Two massage parlors in Los Banos have recently been shut down because of code violations and suspicion of prostitution, according to law enforcement officials, and the Los Banos City Council took steps Wednesday to strengthen their outdated policies.
The council unanimously approved an ordinance that set stricter regulations on massage parlors and massage therapists. Among other regulations, massage therapists will be required to be certified by the California Massage Therapy Council and register with the city annually.
The ordinance also enforces stricter hours massage parlors can be open, banning 24 hour establishments along with provocative advertising.
The city will ultimately gain more control over massage parlors, according to William Vaughn, the city attorney.
Suspicion of prostitution has been an issue with massage parlors in the city, Los Banos Police Department Sgt. Jesse Ceja said. Having tighter regulations on massage parlors will help law enforcement crack down on the issue and enforce violations, he added.
Police found drugs and some code violations in some of the recent massage parlors that shut down, he said.
“They don’t admit to it, but a lot of those businesses are linked together,” Ceja said.
The last time the city updated its regulations was in 1997, and “they’re not very strong,” said Stacy Souza Elms, community and economic development director for city.
The city “definitely” has had health and safety issues with massage parlors and want to strengthen the policies “to ensure that massage establishment are operating properly within our community,” Souza Elms said.
“We want to prevent these places from being underground breeding places for bad activity,” she added, like prostitution and human trafficking.

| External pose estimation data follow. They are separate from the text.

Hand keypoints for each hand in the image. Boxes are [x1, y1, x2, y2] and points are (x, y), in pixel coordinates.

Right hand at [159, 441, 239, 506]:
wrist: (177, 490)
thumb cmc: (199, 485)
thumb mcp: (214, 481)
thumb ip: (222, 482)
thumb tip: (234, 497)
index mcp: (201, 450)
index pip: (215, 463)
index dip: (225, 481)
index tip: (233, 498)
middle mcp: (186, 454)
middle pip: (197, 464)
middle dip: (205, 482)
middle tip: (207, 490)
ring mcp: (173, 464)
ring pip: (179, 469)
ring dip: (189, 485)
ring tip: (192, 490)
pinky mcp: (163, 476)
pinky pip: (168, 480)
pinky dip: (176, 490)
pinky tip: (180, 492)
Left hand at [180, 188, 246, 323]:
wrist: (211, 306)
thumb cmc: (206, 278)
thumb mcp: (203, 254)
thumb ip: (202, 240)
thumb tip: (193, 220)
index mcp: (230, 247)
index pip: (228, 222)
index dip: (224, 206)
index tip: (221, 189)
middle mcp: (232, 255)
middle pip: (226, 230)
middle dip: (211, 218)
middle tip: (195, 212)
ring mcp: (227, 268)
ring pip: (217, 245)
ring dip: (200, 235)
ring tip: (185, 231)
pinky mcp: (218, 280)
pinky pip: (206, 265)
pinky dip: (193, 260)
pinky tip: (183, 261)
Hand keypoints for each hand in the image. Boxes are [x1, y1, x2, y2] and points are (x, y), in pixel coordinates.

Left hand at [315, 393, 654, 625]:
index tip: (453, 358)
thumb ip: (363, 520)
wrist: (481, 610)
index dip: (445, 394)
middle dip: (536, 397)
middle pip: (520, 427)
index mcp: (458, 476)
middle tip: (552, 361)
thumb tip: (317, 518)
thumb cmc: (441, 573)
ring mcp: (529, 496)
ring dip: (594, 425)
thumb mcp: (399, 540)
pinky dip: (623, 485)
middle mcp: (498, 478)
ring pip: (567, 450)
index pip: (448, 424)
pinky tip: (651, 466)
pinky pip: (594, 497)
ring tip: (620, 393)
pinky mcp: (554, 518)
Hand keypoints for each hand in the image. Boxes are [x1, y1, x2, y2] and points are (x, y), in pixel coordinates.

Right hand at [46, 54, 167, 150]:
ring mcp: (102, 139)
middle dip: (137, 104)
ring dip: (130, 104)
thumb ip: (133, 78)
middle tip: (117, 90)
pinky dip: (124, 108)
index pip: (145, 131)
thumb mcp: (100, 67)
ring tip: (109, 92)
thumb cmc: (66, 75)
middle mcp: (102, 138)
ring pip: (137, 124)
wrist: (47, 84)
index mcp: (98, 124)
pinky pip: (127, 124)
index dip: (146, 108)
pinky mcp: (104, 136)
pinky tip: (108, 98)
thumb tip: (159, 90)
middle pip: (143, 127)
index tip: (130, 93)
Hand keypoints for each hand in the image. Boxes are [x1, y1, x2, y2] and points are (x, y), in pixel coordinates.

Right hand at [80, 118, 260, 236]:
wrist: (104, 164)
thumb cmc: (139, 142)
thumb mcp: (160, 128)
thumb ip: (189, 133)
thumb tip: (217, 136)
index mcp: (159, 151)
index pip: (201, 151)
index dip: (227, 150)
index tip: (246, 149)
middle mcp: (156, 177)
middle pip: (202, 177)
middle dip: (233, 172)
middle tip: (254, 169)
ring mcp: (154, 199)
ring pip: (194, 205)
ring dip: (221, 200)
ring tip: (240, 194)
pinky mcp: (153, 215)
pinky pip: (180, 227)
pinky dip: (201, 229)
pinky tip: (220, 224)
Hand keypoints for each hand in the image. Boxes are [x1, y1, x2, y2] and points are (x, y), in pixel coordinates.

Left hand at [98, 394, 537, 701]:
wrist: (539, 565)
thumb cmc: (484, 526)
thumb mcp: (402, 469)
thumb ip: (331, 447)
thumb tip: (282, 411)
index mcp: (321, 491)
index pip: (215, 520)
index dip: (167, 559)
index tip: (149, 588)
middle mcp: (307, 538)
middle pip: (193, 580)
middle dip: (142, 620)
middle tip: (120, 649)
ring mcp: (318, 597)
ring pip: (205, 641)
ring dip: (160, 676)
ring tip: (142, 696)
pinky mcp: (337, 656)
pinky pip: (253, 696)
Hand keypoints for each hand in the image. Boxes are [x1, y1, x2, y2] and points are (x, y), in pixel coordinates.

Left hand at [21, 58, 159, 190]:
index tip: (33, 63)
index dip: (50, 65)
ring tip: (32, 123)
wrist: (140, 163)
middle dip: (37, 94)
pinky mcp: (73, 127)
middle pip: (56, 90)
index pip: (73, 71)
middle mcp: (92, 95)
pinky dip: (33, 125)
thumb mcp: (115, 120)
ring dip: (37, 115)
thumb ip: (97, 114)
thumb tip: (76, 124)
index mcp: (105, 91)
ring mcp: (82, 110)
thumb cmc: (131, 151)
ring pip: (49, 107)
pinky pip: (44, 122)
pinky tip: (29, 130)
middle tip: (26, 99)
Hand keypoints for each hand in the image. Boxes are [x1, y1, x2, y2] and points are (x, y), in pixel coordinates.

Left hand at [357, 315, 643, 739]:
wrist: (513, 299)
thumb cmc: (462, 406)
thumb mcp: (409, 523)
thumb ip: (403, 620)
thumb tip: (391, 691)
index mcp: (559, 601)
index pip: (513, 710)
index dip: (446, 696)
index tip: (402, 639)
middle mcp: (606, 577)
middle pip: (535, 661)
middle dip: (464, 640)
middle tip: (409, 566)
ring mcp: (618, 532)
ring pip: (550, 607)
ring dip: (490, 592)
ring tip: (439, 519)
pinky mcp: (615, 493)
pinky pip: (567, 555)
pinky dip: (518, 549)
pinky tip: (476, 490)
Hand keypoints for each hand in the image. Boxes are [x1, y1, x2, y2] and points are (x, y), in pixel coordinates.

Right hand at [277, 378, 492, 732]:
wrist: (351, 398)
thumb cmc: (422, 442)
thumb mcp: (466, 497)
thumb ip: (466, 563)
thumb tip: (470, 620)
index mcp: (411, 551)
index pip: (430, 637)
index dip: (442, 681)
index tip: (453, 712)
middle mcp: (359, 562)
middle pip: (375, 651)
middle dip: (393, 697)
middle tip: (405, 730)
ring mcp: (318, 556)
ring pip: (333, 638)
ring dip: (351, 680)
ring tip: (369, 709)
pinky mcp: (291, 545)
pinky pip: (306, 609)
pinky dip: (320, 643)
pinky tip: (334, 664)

Although, while the city is working to strengthen regulations on massage parlors, one man was caught in the middle of trying to keep his massage parlor running and a moratorium the city issued.
On Nov. 1, 2017 the city issued a moratorium that temporarily prohibits the approval of business licenses for massage parlors until they update policies. Sefen Liu’s business license for his massage parlor on J Street, China Massage, was suspended in late November 2017 because of the moratorium.
Liu tried to appeal the decision of his suspended business license Wednesday, and said, through an interpreter, China Massage is necessary for his survival. He told the council he works hard to make a living and has invested $20,000 into the business.
However, the council unanimously voted to deny his appeal and suspend his business license until the moratorium is lifted.
The Building Department found “outstanding” health and safety issues with the building and Liu didn’t have all the proper permits needed, Souza Elms said.
The ordinance passed will be adopted on Feb. 7 and the moritorium will be lifted 10 months and 15 days from Dec. 6 of last year.